How to Create a Text Index

You can create a text index using the createIndex method and specifying the index type as "text".

// Create a text index on the "title" field
db.articles.createIndex({ "title": "text" })

You can also create a compound text index that includes multiple fields.

// Create a compound text index on the "title" and "description" fields
db.articles.createIndex({ "title": "text", "description": "text" })

Features of Text Indexes

Text indexes in MongoDB offer a range of features designed to facilitate complex text-based search queries. Here's a detailed look at these features:

1. Full-Text Search Capabilities

Text indexes enable full-text search, allowing you to search for words or phrases within string fields in your documents. This is particularly useful for implementing search functionalities in applications.

// Search for documents containing the word "apple"
db.products.find({ $text: { $search: "apple" } })

Text searches are case-insensitive by default, meaning a search for "Apple" will also return documents containing "apple" or "APPLE".

Text indexes also ignore diacritics, so a search for "naïve" will also match "naive" and vice versa.

4. Stemming

MongoDB uses stemming algorithms to include various forms of a word in the search. For example, searching for "running" will also match documents containing "run" or "ran".

5. Stop Words

Commonly used words like "and", "the", "is", etc., known as stop words, are usually ignored in text searches. MongoDB has a list of stop words for supported languages.

You can search for exact phrases by enclosing the search string in double quotes.

// Search for the exact phrase "apple pie"
db.products.find({ $text: { $search: "\"apple pie\"" } })

7. Language Support

Text indexes can be created to support multiple languages. MongoDB uses appropriate stemming and stop words for each language.

// Create a text index with Spanish language support
db.products.createIndex({ "description": "text" }, { default_language: "es" })

8. Compound Text Indexes

You can create compound text indexes that include multiple fields.

// Create a compound text index on "title" and "description"
db.products.createIndex({ "title": "text", "description": "text" })

9. Text Score

In MongoDB, when you perform a text search query using a text index, each document in the result set is assigned a "text score" that indicates how well the document matches the search string.
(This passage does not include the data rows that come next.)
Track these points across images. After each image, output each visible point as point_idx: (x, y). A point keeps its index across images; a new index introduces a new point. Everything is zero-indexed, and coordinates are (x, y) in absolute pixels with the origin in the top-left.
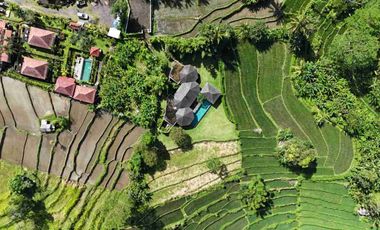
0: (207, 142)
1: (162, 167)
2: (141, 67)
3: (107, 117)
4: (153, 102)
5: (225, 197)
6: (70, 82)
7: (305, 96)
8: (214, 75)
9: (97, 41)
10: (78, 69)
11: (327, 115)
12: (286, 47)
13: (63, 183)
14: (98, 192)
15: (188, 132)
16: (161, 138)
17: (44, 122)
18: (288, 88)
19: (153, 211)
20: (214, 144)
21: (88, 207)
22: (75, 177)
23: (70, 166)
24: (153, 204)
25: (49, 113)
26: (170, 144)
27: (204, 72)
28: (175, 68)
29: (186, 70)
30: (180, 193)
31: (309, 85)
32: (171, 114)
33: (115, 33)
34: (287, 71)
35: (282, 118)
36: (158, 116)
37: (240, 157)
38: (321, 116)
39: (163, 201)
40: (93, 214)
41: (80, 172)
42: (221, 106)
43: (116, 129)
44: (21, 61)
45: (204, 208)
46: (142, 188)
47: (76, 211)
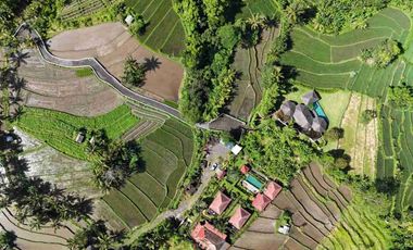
0: (343, 117)
1: (348, 159)
2: (267, 141)
3: (295, 183)
4: (298, 144)
5: (390, 121)
6: (260, 197)
7: (340, 29)
8: (296, 90)
9: (236, 165)
10: (250, 188)
11: (361, 18)
12: (297, 28)
13: (330, 236)
14: (347, 215)
15: (330, 127)
16: (326, 150)
17: (281, 230)
18: (328, 39)
19: (378, 180)
20: (347, 112)
21: (356, 227)
22: (330, 226)
23: (320, 226)
24: (373, 178)
25: (274, 223)
26: (333, 145)
27: (291, 96)
28: (279, 117)
29: (285, 109)
30: (373, 154)
31: (334, 23)
32: (313, 134)
33: (236, 149)
34: (315, 35)
35: (349, 53)
36: (310, 145)
37: (365, 96)
38: (361, 23)
39: (374, 169)
40: (362, 226)
41: (327, 221)
42: (321, 94)
43: (305, 180)
44: (230, 225)
45: (392, 140)
46: (358, 181)
47: (356, 237)
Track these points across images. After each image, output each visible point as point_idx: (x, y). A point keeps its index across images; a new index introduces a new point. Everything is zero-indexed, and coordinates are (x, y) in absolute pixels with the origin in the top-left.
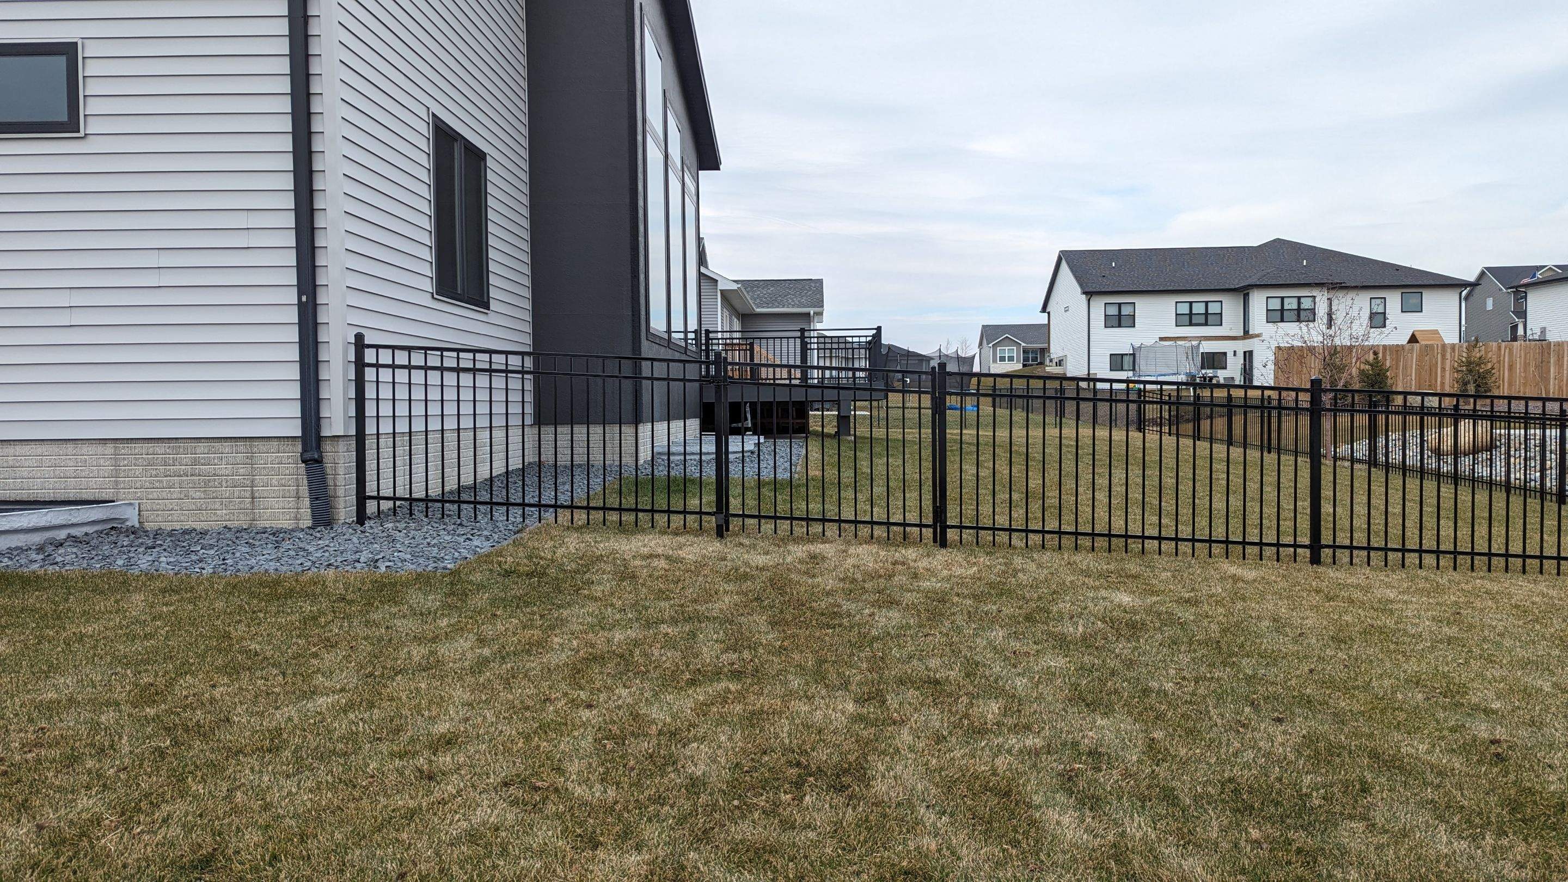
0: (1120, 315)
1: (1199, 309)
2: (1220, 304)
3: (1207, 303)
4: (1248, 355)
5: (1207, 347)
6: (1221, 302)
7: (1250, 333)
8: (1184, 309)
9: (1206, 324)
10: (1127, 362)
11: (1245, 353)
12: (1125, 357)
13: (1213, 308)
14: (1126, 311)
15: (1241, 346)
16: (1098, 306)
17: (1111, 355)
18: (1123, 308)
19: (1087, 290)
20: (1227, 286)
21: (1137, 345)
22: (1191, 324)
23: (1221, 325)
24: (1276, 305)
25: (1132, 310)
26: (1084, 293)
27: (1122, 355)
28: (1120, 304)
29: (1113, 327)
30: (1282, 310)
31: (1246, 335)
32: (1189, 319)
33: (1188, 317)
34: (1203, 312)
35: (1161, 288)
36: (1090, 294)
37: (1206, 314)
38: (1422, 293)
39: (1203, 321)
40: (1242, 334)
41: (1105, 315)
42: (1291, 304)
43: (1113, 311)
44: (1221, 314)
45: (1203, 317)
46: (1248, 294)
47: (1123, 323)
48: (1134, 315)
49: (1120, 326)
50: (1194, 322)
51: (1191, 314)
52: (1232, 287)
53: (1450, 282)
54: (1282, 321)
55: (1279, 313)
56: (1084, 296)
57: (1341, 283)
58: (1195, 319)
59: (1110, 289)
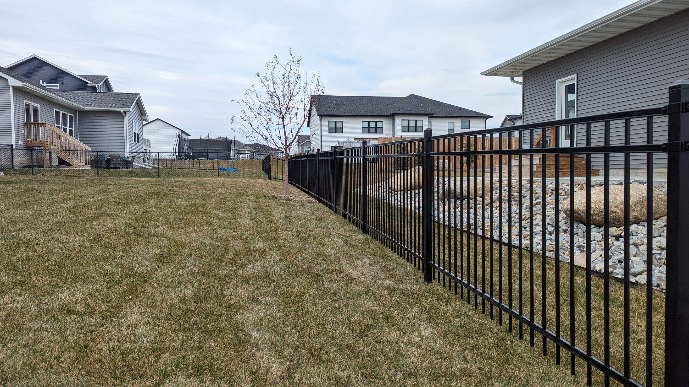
0: (336, 127)
1: (373, 125)
3: (376, 122)
6: (383, 122)
7: (395, 137)
8: (366, 125)
9: (376, 132)
13: (379, 125)
14: (339, 125)
16: (326, 122)
17: (332, 146)
18: (338, 124)
19: (320, 114)
20: (385, 114)
21: (341, 141)
22: (369, 132)
23: (382, 133)
24: (406, 123)
25: (342, 125)
26: (318, 115)
28: (336, 122)
29: (332, 133)
30: (409, 126)
32: (368, 130)
33: (367, 129)
34: (375, 126)
35: (355, 114)
36: (321, 116)
37: (376, 128)
38: (470, 120)
39: (375, 131)
40: (392, 137)
41: (329, 127)
42: (412, 123)
43: (332, 125)
44: (383, 128)
45: (375, 129)
46: (394, 119)
48: (343, 127)
49: (336, 132)
50: (370, 131)
51: (369, 127)
52: (387, 115)
53: (481, 116)
54: (409, 131)
55: (407, 128)
56: (319, 117)
57: (434, 114)
58: (371, 130)
59: (331, 114)
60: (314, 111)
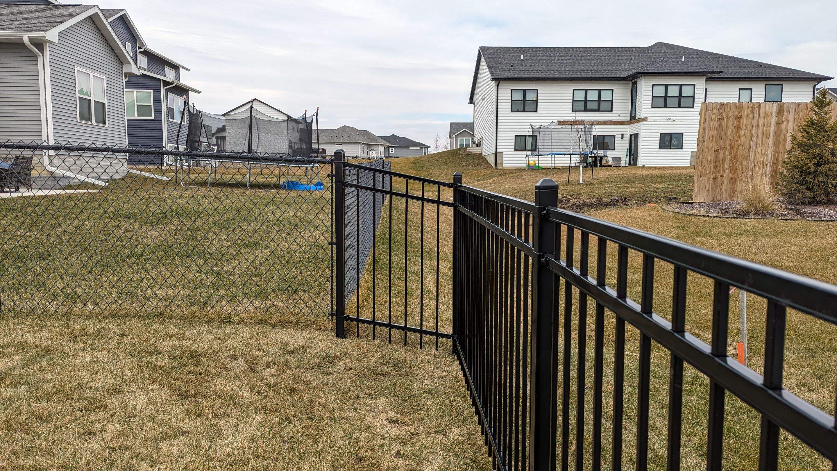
0: (524, 100)
1: (593, 96)
2: (611, 92)
3: (600, 91)
4: (634, 138)
5: (599, 130)
6: (612, 90)
7: (637, 117)
8: (580, 96)
9: (599, 110)
10: (529, 141)
11: (631, 136)
12: (527, 138)
13: (605, 96)
14: (530, 96)
15: (628, 130)
16: (506, 92)
17: (516, 136)
18: (528, 94)
19: (495, 76)
20: (618, 76)
21: (537, 125)
22: (586, 110)
23: (612, 111)
24: (660, 91)
25: (535, 96)
26: (493, 79)
27: (525, 136)
28: (525, 90)
29: (518, 111)
30: (666, 97)
31: (633, 119)
32: (584, 105)
33: (583, 103)
34: (597, 99)
35: (561, 77)
36: (498, 80)
37: (599, 101)
38: (782, 85)
39: (596, 107)
40: (629, 119)
41: (512, 100)
42: (673, 91)
43: (518, 96)
44: (612, 101)
45: (596, 103)
46: (636, 83)
47: (527, 108)
48: (537, 101)
49: (524, 110)
50: (588, 107)
51: (586, 101)
52: (623, 76)
53: (806, 76)
54: (665, 106)
55: (663, 99)
56: (494, 82)
57: (718, 73)
58: (589, 105)
59: (516, 76)
60: (485, 73)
This text score is a numerical value that represents the relevance of a document to the search query. The higher the text score, the more relevant the document is to the query.

To include the text score in the query results, you can use the $meta operator in the projection part of the query. Here's how you can do it:

// Include text score in the query result
db.products.find(
{ $text: { $search: "apple" } },
{ score: { $meta: "textScore" } }
)

In this example, each document in the result set will include a field named score that contains the text score.

Sorting by Text Score

You can also sort the query results based on the text score to get the most relevant documents first:

// Sort by text score
db.products.find(
{ $text: { $search: "apple" } },
{ score: { $meta: "textScore" } }
).sort({ score: { $meta: "textScore" } })
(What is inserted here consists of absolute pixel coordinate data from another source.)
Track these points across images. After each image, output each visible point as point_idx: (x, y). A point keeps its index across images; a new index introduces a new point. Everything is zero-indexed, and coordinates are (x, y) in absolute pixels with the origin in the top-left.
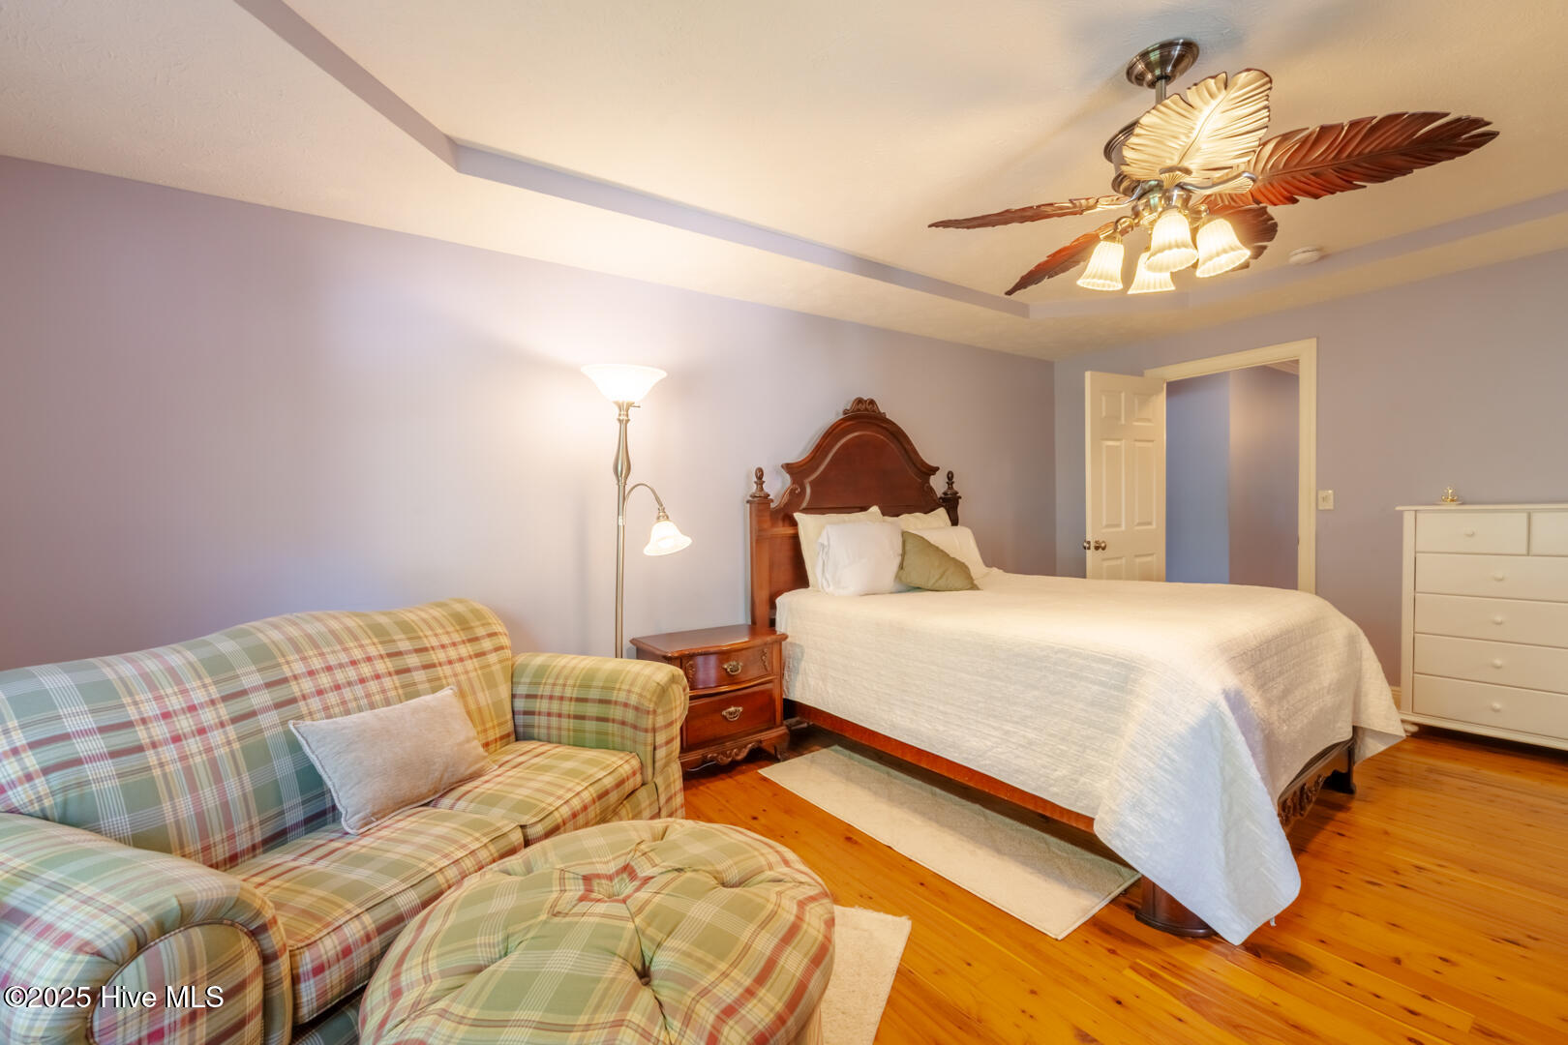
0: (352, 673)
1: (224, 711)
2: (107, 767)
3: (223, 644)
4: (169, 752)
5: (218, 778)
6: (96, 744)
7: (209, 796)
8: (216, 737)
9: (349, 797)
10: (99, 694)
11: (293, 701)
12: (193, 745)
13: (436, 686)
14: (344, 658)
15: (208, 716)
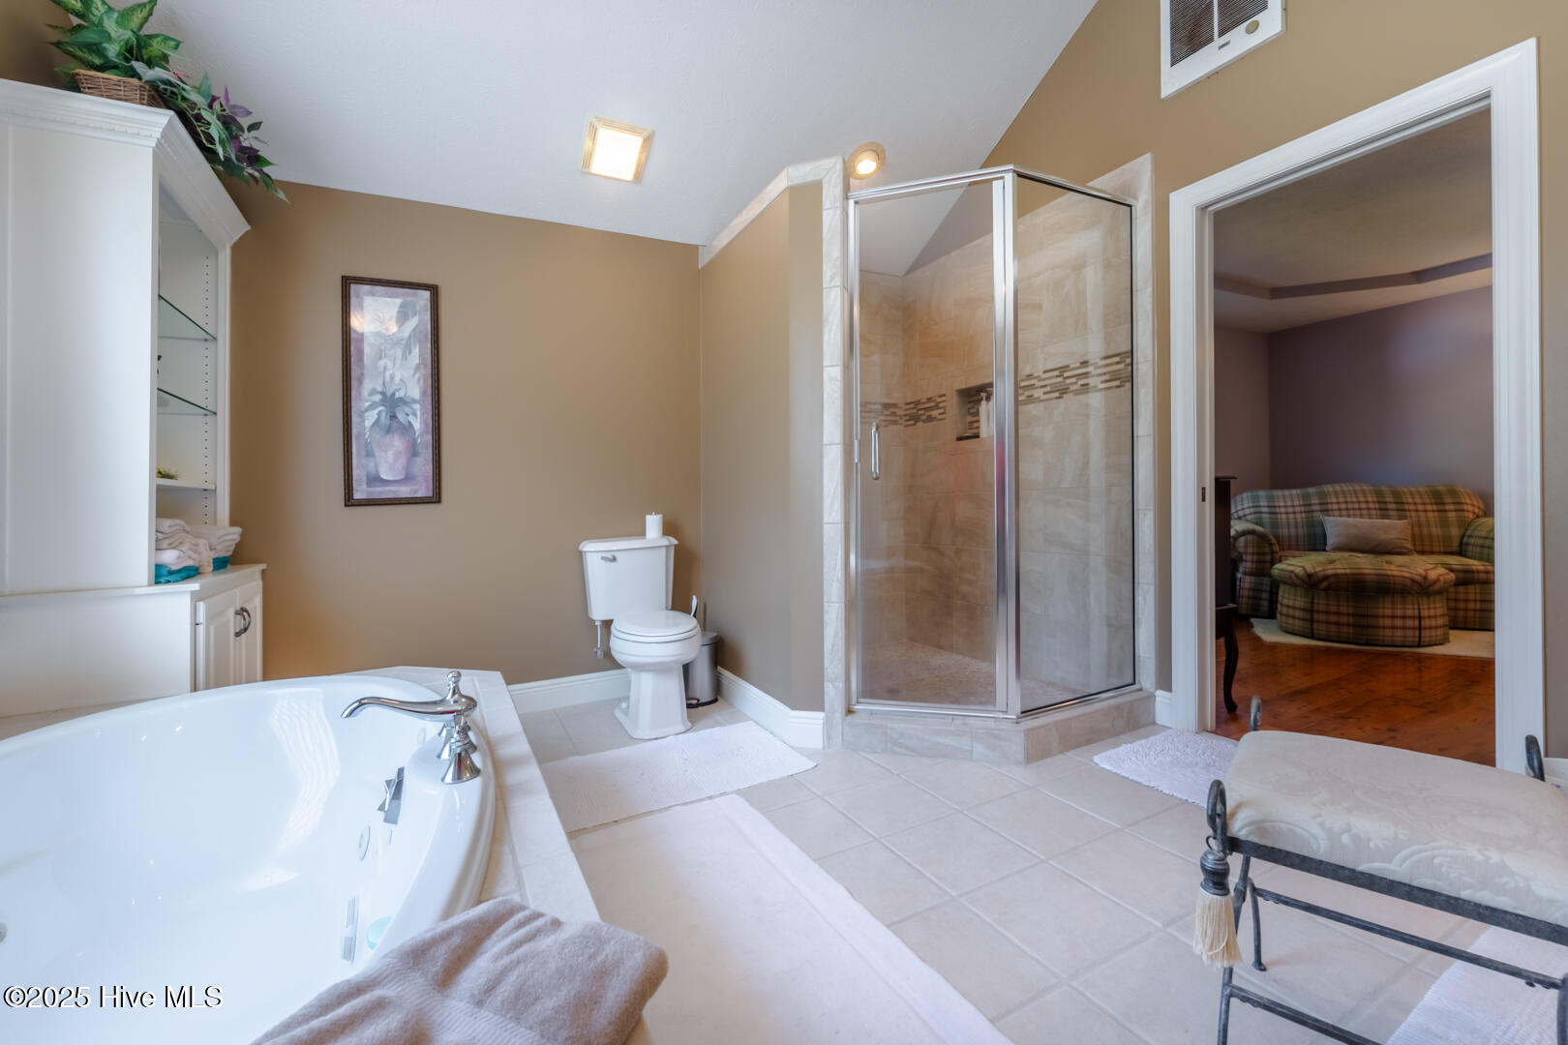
0: (1356, 506)
1: (1303, 509)
2: (1267, 516)
3: (1311, 490)
4: (1284, 516)
5: (1296, 527)
6: (1266, 510)
7: (1293, 531)
8: (1299, 516)
9: (1331, 541)
10: (1270, 498)
11: (1328, 510)
12: (1291, 516)
13: (1401, 518)
14: (1355, 500)
15: (1298, 509)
10. Exclusion and Inclusion

You can exclude or include words in your search query using the - and + operators, respectively.

// Search for documents containing "apple" but not "pie"
db.products.find({ $text: { $search: "apple -pie" } })

MongoDB also supports wildcard text search, allowing you to match partial words.

// Search for documents containing words that start with "appl"
db.products.find({ $text: { $search: "appl*" } })

Considerations

  1. Resource Intensive: Text indexes can consume a significant amount of RAM and disk space, especially for large text fields.

  2. Single Index per Collection: You can only have one text index per collection, although that index can cover multiple fields.

  3. Not for All Queries: Text indexes are specialized for text search and are not suitable for other types of queries.

  4. Language Limitations: While MongoDB supports multiple languages, it may not cover all linguistic nuances, especially for less commonly used languages.